Concerned about waves of intercommunal violence, true ethnic or tribal dimensions threaten to unravel hard-won peace gainshe expressed his shock at a recent cycle of kill revenge and the unacceptable practice of kidnapping and using gender-based violence as a means of war.

With civil protection as the “heartbeat” of the UN mission, he took note of the seven human rights reports published by UNMISS, which include recommendations for improving the areas of justice, accountability and reconciliation.

In addition, UNMISS has requested UN Headquarters to conduct a capacity study to consider whether there is a case for strengthening uniformed deployment within its authorized mandate ahead of the election cycle.

“This priorities all reinforce each other,” he said. “There is still plenty of time to achieve the ideals, goals and timelines set out in the peace agreement.

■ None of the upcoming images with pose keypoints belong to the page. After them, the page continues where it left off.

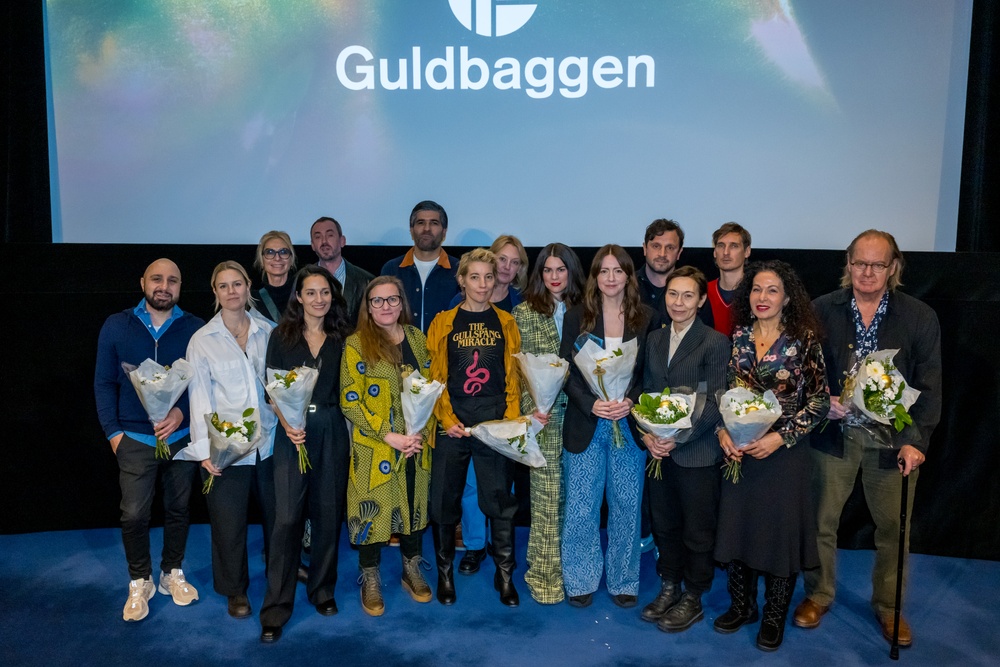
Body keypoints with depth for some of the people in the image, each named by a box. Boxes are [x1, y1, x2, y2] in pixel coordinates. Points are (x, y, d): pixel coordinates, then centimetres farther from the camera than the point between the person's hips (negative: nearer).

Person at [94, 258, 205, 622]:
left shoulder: (194, 328, -4)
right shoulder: (116, 326, -1)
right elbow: (104, 383, 2)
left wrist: (182, 410, -19)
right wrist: (113, 431, -3)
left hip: (182, 437, 1)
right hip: (135, 439, 0)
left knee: (178, 509, 13)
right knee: (134, 514, 1)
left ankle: (172, 573, 32)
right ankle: (139, 582, 22)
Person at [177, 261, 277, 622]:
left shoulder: (267, 331, 4)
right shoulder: (202, 340, -3)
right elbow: (200, 398, -5)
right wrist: (205, 450, -11)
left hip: (268, 440, 2)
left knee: (277, 511, 15)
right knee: (229, 522, 7)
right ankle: (236, 589, 29)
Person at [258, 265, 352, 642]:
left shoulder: (342, 338, 7)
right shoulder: (282, 337, 2)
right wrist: (288, 425, -15)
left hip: (332, 431, 2)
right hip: (293, 432, -2)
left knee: (328, 513, 9)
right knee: (287, 517, -5)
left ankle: (322, 590, 27)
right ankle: (276, 609, 5)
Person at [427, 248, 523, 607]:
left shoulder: (505, 322, 7)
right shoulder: (443, 322, 4)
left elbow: (513, 376, 5)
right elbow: (435, 376, 2)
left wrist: (512, 418, -6)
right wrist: (447, 419, -9)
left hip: (496, 422, 0)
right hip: (453, 423, 0)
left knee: (500, 500, 3)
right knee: (445, 499, 6)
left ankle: (505, 574, 19)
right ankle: (445, 572, 24)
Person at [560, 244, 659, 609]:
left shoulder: (647, 318, 2)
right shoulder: (577, 318, 2)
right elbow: (567, 371, -1)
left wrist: (631, 401, -14)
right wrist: (591, 404, -16)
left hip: (629, 425, 1)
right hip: (585, 425, 0)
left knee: (626, 506, 9)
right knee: (581, 507, 4)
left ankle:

We would like to believe that the South Sudanese would make the most of this quick closing opportunity.”

He noted that climate shocks and conflicts continue to affect the humanitarian situation, he told the stream $1.7 billion response plan to reach 6.8 million people in need, only three percent remains funded.

Tareq Talahma, acting director of the Operations and Advocacy Department of the Office for the Coordination of Humanitarian Affairs (OCHA), briefed the UN Security Council meeting on the situation in Sudan and South Sudan.

UN photo/Rick Bajornas

Tareq Talahma, acting director of the Operations and Advocacy Department of the Office for the Coordination of Humanitarian Affairs (OCHA), briefed the UN Security Council meeting on the situation in Sudan and South Sudan.

Deteriorating humanitarian needs

Elaborating on the current deteriorating situation, Tareq Talahma, acting director of the Operations and Advocacy Department at the Office for the Coordination of Humanitarian Affairs (OCHA), said the needs are at record levels.

In 2023, 9.4 million – 76 percent of South Sudan’s population — may need humanitarian aid, he said. An estimated 7.8 million people may experience food insecurity, and many face catastrophic conditions, including more than 1.2 million children under the age of five facing acute malnutrition.

Summarizing that, conflicts led to major displacement, and climate change shocks have further fueled humanitarian needs, he said.

Despite South Sudan being one of the most dangerous places for humanitarian aid workers, partners have reached 5 million people with aid.

Call for early action

However, early action is of vital importanceto prevent further sufferinghe said, adding that OCHA is seeking to expand efforts to reach more than 2.2 million people who remain internally displaced, some since 2013.

Sustainable solutions are needed, he said, citing examples of ongoing efforts, including a four-year strategic development plan to support communities affected by conflict and disaster.

At a time when there is an urgent need for secure access to reach those in need, cooperative international efforts must address the driversof the ongoing crisishe said, asking the Security Council for support.

“Together, we need to do more in 2023,” he said. “We urge all actors to ensure de-escalation of the violence and to honor commitments.”

Human Rights Council

To address the current situation and ongoing concerns, the UN Human Rights Council will most recent report on South Sudan on Tuesday.